With the debut of the Xbox Series X and S, “Xbox content and services revenue increased 34 percent in the latest quarter.” Microsoft also reported that, “sales linked to Azure cloud services advanced 50 percent in the most recent quarter, on par with the December quarter.” Although growth in its Azure service slowed down before the pandemic, Vikström said that the pattern is due to “the law of large numbers.” “We expect over time that it’s going to decelerate as numbers get bigger,” she added.

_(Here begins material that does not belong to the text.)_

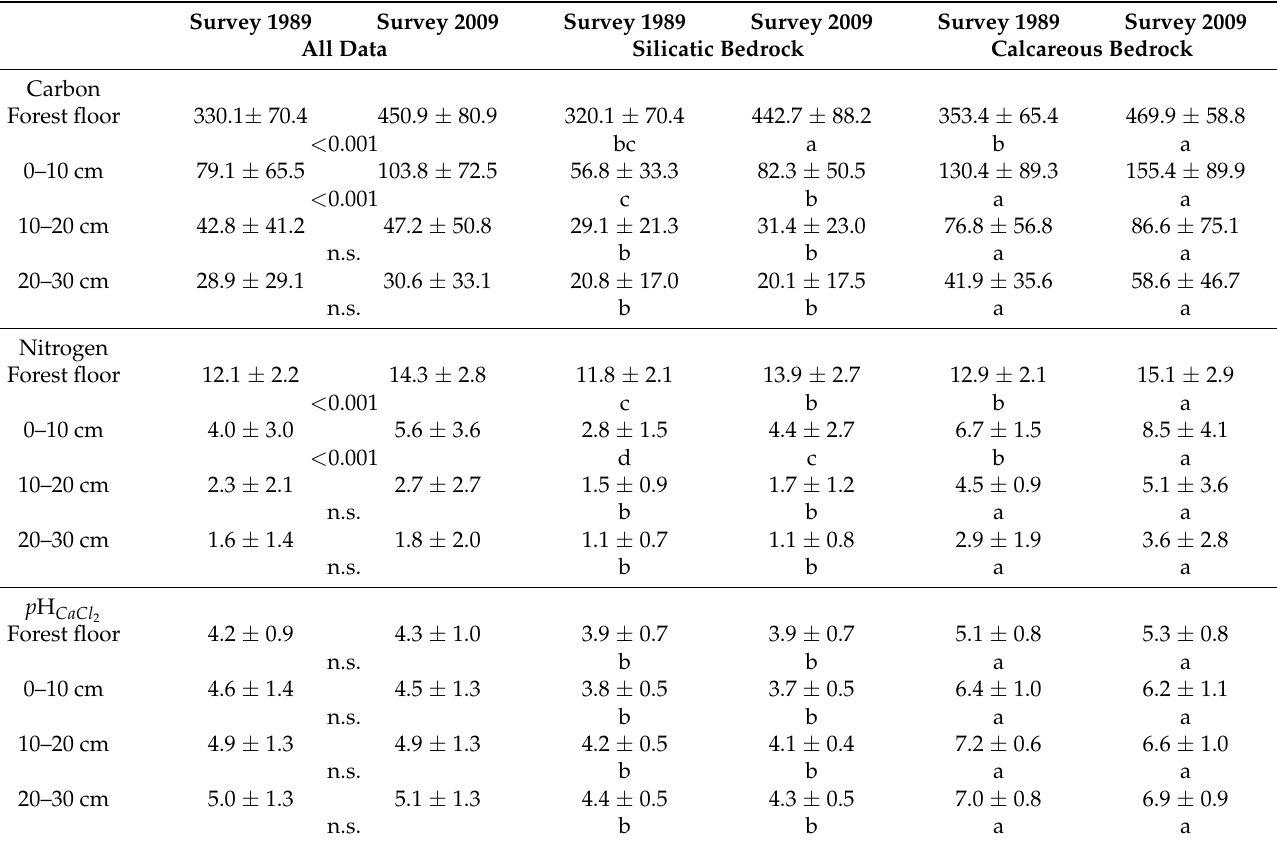
Table 1. Comparison of concentrations of carbon and nitrogen (mgg − 1 ) and the pH value in a repeated soil survey. The values are the arithmetic mean ( x ) and the standard deviation ( sd ) of a sample size of n = 119 sites, with 90 sites on silicatic and 29 sites on calcareous bedrock. Statistical differences between the two soil surveys are given by the p -values; differences between the strata ‘survey’ and ‘bedrock’ are shown by letters that indicate the grouping according to a comparison of means (Tukey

Microsoft Teams usage rose to 145 million active users now, from 20 million before the pandemic. Other bright spots were search advertising business, up 17 percent, and ad-spending at LinkedIn, at 25 percent. Hood said she expected “another strong quarter,” which ends in June.
CNBC reports that the “19 percent annualized revenue growth for the quarter, which ended March 31, [is] the biggest quarterly increase the company has posted since 2018, thanks in part to gains in PC sales resulting from coronavirus-driven shortages last year.”
Refinitiv reported that earnings were $1.95 per share, versus the $1.78 per share expected by analysts. Hood said the company “is expecting $43.6 billion to $44.5 billion in revenue in the fiscal fourth quarter.” The middle of that range “would represent 16 percent growth, more than the $42.98 billion consensus estimate among analysts polled by Refinitiv.”
Microsoft’s Intelligent Cloud unit (which includes Azure, Windows Server, SQL Server, Visual Studio, GitHub and Enterprise Services) “delivered $15.12 billion in revenue” in fiscal Q3, up 23 percent year-over-year “and above the FactSet consensus estimate of $14.92 billion.” Its Commercial Cloud unit (Azure, commercial subscriptions to the Office 365, Dynamics 365 enterprise applications and commercial parts of LinkedIn) “narrowed to 70 percent from 71 percent.”
The Productivity and Business Processes segment (with Office, Dynamics and LinkedIn) added $13.55 billion in revenue, up 15 percent versus the $13.49 billion predicted by FactSet. Its More Personal Computing unit (Windows, gaming, devices and search) brought in $13.04 billion in revenue, up almost 19 percent “and higher than the $12.55 billion consensus.”